Let's turn multilingual!

Question

Let's turn multilingual!

diegopaucarv opened this issue 2 years ago · 1 comments

Okay, so, I have decided that I want to use this amazing IMPRESSIVE work of art for predicting sentiments in spanish. I noticed that the SentimentAnalysis tool runs on Spacy and uses a English news training dataset. I just can't find the folder were spacy or the dataset are loaded. Is changing these parameters enough? Any further ideas?
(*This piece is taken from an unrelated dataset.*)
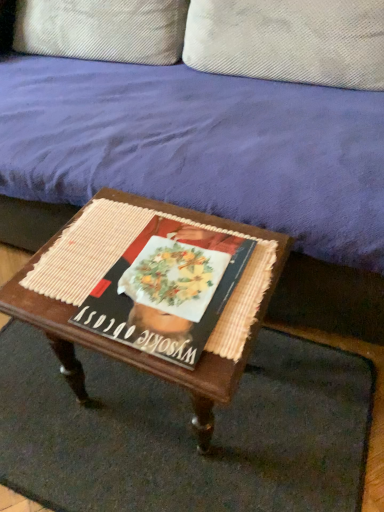
The image size is (384, 512). I want to click on vacant space behind matte paper magazine at center, so click(x=145, y=216).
EDIT: I forked the code, edited dataset.py and made a simple way of requiring a different spacy model from the coder's input. I changed the order in FXBaseModel to require RoBERTa before the XLNET model. I plan to make new training datasets (but i just don't know how yet).

Answer 1 · 2022-10-28T11:11:29.000Z

I too want to see if I can adapt it, to Norwegian. Here are my thoughts:
SpaCy is used with neuralcoref. I once tried to adapt that framework to Norwegian but gave up. Maybe you can find an OK coreference resolver for Spanish, outside of neuralcoref. Or maybe you will do better than me on adapting that to another language.
For the dataset, I saw that the recent Semeval task on SSA, which includes TSC, or TSA- Targeted Sentiment Analysis as I have been calling it, have also Spanish data.
(OpeNER) (Agerri et al., 2013).
If you have annotated TSC-data with individual in-sentence sentiment targets, and put a layer of coreference resolution on top, then you are getting closer to a solution for the sentiment conveyed by a document towards an entity. Two problems with previous TSC annotations mentioned in the NewsMTSC are indirect sentiment and choice of words. I think indirect sentiment would be annotated OK, while choice of words is probably mostly overlooked. These are just thoughts, based on working with TSC annotations in general.
I recently studied the difference between sentence-based TSA and document-level sentiment towards entities for Norwegian professional reviews.